I’ll admit I was suspicious when I first heard about a “book app” for On the Road, assuming I would be subjected to some tech geek’s notion of what the book of the future should look like – that is, that it would be all future and no book. So you can imagine my relief when I took the app, now for sale on iTunes, for a test drive on a borrowed iPad, and found it to be an informative, even tasteful, accessory to Kerouac’s book, not an attempt to bury the text under a blaring, technophiliac mess of gadgetry and special effects. That said, the real star of the show is the technology itself, which promises not just a slew of new apps for beloved classic texts, but also, it seems to me, a new, richer way to make books.
By now, of course, e-books are old hat, and even book apps have been around at least since the advent of the iPhone, but this most recent riff on the book app takes the technology in a new, intriguing direction. Publishers have designed apps around comic books and children’s texts, and have even built a few original book apps for nonfiction takes on the periodic table and the solar system, but On the Road is among the first wave of apps designed for the adult trade fiction and poetry markets, following on the heels of T.S. Eliot’s The Waste Land, the app for which recently startled the digerati when it knocked Marvel Comics from the #1 spot on the list of top-grossing book apps on iTunes.
It isn’t hard to see why Penguin is using On the Road to launch its adult trade fiction apps category. For one, it is a canonical classic appealing to everyone from nostalgic Boomers getting their first iPad for Father’s Day to tech-savvy teenage boys who love their digital devices almost as much as they love smoking “tea” and driving fast cars. At the same time, Kerouac’s book has a long and involved back story that begins with that famous 120-foot scroll and extends to the incestuous pack of Columbia grads and assorted hangers-on who made up the Beat Generation.
It is here, in providing the clef for the real-life figures behind the characters in Kerouac’s roman à clef and in drawing a detailed map of Kerouac’s long road to writing On the Road, that this app shines. Chris Russell, editorial director for the project at Penguin, calls the app “a virtual museum” of the book, but to my eyes it comes closer to being a refreshing take on the standard critical edition, with primary sources replacing scholarly essays. The central feature of the app is a digital copy of the published version of the book that comes with tabs readers can tap to see bios of the main characters as well background on some of the people and places Kerouac visited on his travels. Zipping around the app, one can also find maps detailing Kerouac’s travel itinerary, Kerouac’s own maps and writing notes, as well as photos of the major players and original documents from the publisher’s archives showing the book’s tortured road to publication.

| EXTRACTED DATA |

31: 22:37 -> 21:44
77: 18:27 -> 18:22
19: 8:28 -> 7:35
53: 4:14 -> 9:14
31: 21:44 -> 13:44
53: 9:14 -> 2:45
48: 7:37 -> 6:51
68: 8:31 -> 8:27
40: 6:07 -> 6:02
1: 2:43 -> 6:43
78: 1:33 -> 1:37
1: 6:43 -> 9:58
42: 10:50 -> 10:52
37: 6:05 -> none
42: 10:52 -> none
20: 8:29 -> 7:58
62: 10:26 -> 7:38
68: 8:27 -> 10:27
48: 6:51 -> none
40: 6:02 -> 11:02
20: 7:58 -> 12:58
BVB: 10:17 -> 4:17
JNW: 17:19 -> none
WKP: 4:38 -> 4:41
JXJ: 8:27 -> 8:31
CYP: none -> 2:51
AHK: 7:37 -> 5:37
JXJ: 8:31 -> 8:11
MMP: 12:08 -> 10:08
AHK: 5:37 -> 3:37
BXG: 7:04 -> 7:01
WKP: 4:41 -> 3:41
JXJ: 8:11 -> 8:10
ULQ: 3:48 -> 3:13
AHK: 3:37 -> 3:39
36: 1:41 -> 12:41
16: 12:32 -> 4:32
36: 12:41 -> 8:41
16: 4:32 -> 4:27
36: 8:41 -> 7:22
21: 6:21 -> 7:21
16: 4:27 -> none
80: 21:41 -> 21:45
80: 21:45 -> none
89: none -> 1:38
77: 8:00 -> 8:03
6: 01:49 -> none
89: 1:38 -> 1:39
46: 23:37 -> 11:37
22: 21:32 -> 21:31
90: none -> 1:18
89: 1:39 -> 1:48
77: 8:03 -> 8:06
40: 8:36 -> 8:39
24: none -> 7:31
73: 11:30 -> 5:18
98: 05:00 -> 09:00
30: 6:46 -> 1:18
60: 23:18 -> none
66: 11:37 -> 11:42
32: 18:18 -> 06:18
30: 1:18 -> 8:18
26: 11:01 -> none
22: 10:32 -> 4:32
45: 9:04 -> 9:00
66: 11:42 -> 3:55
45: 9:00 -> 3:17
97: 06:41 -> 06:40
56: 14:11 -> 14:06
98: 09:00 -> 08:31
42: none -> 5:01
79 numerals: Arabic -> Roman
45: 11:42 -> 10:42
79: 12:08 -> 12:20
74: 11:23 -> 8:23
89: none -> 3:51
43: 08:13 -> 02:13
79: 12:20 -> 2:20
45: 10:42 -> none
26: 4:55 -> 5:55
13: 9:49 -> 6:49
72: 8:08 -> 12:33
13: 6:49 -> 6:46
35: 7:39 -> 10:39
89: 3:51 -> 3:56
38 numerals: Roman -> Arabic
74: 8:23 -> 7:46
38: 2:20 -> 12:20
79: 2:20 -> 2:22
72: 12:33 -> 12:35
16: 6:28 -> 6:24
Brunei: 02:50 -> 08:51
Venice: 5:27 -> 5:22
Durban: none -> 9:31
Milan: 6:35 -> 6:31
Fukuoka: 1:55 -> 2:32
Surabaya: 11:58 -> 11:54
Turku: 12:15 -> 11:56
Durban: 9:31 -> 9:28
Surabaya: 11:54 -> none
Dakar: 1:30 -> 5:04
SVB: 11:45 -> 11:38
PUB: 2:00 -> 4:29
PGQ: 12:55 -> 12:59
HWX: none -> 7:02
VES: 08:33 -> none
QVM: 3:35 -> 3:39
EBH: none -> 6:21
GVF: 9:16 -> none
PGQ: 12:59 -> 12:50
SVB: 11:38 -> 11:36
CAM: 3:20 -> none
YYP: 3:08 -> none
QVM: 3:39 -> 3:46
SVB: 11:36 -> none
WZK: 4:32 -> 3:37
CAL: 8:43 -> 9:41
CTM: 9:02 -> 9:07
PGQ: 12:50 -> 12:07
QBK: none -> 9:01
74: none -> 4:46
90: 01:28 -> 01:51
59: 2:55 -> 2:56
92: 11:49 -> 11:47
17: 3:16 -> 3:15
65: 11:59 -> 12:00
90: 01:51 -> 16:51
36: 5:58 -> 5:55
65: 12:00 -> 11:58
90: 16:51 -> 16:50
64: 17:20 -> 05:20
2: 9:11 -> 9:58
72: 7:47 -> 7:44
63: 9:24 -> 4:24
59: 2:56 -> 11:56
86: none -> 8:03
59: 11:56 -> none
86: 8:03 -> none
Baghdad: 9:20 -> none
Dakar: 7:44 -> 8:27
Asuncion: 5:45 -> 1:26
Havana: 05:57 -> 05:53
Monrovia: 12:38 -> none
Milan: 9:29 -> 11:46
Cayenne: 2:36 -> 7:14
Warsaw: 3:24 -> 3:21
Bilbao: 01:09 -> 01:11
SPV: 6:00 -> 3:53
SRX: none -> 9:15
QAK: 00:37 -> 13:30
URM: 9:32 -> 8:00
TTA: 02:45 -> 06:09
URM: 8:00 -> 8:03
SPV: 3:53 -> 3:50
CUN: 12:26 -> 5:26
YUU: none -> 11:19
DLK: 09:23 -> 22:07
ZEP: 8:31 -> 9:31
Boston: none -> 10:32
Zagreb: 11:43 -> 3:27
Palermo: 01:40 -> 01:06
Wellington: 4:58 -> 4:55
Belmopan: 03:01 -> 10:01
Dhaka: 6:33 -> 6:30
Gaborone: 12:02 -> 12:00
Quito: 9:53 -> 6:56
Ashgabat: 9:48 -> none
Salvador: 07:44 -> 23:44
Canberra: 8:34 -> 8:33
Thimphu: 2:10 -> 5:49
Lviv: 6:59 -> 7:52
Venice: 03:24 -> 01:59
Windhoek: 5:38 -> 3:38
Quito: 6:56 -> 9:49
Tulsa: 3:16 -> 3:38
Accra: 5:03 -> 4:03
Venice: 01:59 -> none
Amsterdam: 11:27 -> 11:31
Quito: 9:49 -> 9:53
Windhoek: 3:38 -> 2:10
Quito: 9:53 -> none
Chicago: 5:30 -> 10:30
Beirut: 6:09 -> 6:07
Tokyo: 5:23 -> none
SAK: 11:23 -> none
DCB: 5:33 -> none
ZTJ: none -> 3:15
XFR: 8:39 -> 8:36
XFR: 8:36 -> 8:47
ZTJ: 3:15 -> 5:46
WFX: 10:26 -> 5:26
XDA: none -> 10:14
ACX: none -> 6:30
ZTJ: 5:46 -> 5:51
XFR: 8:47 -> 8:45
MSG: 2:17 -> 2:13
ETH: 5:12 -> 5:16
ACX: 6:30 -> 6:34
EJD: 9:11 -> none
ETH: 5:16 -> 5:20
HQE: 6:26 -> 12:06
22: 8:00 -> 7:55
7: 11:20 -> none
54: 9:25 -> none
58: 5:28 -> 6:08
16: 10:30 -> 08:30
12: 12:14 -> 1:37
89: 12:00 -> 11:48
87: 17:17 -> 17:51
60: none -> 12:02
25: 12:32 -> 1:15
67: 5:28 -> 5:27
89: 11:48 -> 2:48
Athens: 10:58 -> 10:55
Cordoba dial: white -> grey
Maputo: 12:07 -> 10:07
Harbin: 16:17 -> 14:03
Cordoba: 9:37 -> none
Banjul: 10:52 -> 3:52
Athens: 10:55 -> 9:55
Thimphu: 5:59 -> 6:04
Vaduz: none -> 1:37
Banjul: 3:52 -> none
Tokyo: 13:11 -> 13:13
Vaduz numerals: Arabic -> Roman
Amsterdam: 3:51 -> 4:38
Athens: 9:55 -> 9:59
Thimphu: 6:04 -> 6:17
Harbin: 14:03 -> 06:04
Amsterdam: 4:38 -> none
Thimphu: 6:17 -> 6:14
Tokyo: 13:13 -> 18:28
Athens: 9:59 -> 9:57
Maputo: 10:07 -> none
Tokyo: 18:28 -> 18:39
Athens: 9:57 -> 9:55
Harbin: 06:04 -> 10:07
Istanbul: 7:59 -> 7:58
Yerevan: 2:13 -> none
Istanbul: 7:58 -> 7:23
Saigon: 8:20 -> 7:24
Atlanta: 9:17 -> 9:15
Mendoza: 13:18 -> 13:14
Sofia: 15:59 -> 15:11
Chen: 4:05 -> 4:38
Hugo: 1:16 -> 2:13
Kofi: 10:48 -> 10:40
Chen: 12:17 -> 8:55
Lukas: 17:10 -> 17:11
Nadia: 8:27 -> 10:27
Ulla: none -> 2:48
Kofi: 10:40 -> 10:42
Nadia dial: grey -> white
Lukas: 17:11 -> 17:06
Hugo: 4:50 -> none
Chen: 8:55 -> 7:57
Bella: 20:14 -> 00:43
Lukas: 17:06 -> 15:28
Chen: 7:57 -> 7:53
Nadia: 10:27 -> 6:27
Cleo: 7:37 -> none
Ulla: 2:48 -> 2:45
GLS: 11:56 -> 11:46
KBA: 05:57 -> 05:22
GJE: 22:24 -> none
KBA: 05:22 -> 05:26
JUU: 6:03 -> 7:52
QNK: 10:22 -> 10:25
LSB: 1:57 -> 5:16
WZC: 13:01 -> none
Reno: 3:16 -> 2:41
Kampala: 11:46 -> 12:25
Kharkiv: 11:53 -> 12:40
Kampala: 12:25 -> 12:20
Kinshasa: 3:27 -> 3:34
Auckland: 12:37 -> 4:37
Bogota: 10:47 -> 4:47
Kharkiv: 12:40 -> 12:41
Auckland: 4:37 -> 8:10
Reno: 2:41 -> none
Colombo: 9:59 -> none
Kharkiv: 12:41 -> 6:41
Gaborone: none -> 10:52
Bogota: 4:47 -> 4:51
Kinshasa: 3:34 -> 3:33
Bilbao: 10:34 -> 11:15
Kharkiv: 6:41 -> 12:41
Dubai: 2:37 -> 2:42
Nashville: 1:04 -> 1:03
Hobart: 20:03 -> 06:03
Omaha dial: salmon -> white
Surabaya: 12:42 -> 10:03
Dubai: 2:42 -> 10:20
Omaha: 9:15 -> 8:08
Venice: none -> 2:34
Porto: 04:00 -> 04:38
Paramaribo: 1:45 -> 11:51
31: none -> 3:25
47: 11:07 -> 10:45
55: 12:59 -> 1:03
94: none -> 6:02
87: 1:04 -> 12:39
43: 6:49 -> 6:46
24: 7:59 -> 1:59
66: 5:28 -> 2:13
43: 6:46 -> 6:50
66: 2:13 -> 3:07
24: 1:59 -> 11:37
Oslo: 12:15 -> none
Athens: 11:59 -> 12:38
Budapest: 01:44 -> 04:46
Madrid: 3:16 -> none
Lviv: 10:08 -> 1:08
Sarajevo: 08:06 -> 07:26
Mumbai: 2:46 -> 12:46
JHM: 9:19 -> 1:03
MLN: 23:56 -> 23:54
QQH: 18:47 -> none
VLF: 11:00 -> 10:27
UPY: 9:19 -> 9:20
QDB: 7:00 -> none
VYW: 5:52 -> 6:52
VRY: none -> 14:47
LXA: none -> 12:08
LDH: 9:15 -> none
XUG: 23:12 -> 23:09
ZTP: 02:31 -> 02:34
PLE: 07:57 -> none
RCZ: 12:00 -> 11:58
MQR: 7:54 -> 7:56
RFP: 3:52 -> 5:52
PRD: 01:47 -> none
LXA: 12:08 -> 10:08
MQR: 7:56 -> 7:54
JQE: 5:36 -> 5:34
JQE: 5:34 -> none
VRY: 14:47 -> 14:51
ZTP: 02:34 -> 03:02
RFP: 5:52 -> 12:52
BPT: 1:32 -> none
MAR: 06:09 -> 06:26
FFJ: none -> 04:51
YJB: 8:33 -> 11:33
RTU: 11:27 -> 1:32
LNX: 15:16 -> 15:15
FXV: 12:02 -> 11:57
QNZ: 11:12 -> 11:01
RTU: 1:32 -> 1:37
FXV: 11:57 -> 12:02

| JOB |
From the review of the On the Road app, write out the stretch from "It isn’t hard" through "the Beat Generation.", word for word.

| EXERCISE SOLUTION |
It isn’t hard to see why Penguin is using On the Road to launch its adult trade fiction apps category. For one, it is a canonical classic appealing to everyone from nostalgic Boomers getting their first iPad for Father’s Day to tech-savvy teenage boys who love their digital devices almost as much as they love smoking “tea” and driving fast cars. At the same time, Kerouac’s book has a long and involved back story that begins with that famous 120-foot scroll and extends to the incestuous pack of Columbia grads and assorted hangers-on who made up the Beat Generation.